Pumpkinheads is one long shaggy dog story, conveniently broken down into seventeen chapters. Rainbow Rowell begins with a mission that becomes a quest that eventually takes in almost all the delights of Pumpkin Patch as per the inside front cover map. Deja decides it’s time Josiah finally talks to the Fudge Girl, and the pair travel between the assorted attractions almost following a ghost, as staff are transferred at short notice from lesser populated places to those needing more help. The assorted locations become imaginative backgrounds for what Rowell gradually reveals to be a different form of bonding than she’s led us to believe.

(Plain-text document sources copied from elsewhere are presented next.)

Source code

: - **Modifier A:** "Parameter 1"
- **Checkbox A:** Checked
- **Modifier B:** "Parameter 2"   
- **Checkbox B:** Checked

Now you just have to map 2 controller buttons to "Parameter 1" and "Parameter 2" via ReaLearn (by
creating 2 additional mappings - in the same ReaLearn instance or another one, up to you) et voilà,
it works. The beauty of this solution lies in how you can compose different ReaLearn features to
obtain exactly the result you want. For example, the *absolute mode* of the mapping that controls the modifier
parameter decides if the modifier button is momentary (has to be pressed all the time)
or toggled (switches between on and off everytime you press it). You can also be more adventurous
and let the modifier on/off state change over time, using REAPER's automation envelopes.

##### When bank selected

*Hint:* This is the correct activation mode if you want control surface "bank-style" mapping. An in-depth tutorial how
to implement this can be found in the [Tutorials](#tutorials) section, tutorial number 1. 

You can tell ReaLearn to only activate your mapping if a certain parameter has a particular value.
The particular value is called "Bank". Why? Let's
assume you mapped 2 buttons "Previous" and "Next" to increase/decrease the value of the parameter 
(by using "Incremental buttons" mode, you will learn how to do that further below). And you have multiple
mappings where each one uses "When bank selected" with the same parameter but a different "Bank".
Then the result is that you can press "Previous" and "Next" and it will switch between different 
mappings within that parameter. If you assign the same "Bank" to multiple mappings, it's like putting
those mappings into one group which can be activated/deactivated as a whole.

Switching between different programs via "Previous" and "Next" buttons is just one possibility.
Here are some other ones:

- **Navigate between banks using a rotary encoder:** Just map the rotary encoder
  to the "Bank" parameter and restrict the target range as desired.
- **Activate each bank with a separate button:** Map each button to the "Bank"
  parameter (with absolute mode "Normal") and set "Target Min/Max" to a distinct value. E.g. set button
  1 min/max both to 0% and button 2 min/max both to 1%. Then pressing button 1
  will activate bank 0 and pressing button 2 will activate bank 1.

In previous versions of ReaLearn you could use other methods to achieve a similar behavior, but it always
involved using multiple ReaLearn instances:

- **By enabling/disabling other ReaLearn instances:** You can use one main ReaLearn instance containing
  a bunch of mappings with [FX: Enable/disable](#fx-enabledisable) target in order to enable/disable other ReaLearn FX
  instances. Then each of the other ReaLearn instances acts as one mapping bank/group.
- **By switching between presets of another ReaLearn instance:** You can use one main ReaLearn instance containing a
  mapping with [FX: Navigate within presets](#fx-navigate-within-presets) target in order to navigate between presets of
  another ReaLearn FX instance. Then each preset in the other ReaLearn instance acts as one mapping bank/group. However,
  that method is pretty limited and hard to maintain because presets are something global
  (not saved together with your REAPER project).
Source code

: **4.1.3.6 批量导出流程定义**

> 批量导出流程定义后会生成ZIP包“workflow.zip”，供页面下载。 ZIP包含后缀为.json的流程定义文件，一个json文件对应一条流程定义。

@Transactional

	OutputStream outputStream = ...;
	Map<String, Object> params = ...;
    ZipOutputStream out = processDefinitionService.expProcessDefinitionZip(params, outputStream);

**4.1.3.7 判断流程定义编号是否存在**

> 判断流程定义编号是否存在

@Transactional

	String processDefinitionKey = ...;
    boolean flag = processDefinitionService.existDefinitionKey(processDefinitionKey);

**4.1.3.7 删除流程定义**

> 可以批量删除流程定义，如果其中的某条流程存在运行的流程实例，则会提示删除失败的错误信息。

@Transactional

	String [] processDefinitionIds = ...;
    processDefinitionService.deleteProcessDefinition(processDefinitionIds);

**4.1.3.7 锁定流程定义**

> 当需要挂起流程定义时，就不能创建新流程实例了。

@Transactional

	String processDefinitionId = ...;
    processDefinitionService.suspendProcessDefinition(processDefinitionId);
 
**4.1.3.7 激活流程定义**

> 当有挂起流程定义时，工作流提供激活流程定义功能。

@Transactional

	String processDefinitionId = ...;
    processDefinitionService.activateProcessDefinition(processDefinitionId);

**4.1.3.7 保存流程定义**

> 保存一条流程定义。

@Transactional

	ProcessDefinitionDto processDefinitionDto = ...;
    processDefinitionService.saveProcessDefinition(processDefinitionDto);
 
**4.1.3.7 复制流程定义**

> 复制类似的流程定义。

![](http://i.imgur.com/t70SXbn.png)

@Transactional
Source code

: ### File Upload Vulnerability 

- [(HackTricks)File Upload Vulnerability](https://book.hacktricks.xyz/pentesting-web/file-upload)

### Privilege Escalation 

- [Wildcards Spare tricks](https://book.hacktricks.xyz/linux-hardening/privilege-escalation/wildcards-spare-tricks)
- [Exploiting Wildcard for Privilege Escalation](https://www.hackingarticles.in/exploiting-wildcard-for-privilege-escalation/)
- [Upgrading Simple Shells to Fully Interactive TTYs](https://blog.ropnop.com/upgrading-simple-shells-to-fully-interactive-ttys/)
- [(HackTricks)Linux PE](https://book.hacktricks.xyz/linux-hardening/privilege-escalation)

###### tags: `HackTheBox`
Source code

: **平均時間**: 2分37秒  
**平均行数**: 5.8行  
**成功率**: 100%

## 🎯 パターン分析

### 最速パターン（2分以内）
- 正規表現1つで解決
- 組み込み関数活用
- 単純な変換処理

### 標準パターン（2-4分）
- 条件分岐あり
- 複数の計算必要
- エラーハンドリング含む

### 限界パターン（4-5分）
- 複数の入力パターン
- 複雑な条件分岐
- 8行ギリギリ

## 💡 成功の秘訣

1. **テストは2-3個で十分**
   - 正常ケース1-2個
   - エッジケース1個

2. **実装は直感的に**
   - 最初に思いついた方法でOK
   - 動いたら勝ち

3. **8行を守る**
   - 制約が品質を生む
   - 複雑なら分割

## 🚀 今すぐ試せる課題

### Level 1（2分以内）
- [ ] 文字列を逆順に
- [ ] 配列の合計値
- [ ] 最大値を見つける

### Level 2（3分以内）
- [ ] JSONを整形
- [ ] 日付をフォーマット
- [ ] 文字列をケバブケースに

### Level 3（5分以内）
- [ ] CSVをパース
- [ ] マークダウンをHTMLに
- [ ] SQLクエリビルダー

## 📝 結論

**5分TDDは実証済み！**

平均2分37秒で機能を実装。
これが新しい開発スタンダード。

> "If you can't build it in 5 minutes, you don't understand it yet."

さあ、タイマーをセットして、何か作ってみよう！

Anything by Faith Erin Hicks is going to be a visual delight, and a measure of how good she is can be determined by the bulk of Pumpkinheads being a single continuing conversation. It requires astute visual characterisation, and Hicks supplies it, but varying the viewpoints and distances to ensure the pages never look dull. Colourist Sarah Stern reflects the location by using deep earth tones and between them the charm of the setting is supplied.

The educational moral of Pumpkinheads may not be apparent to the young adult readership until Rowell highlights it toward the end, but it’s worked for maximum impact because the effort has been put in setting it up. It’s counterpointed by a nice visual joke ending two other plot threads.

The two lead characters are thoroughly likeable, there’s absolutely no cynicism about the location, and the art is exactly right. A joy from first page to last.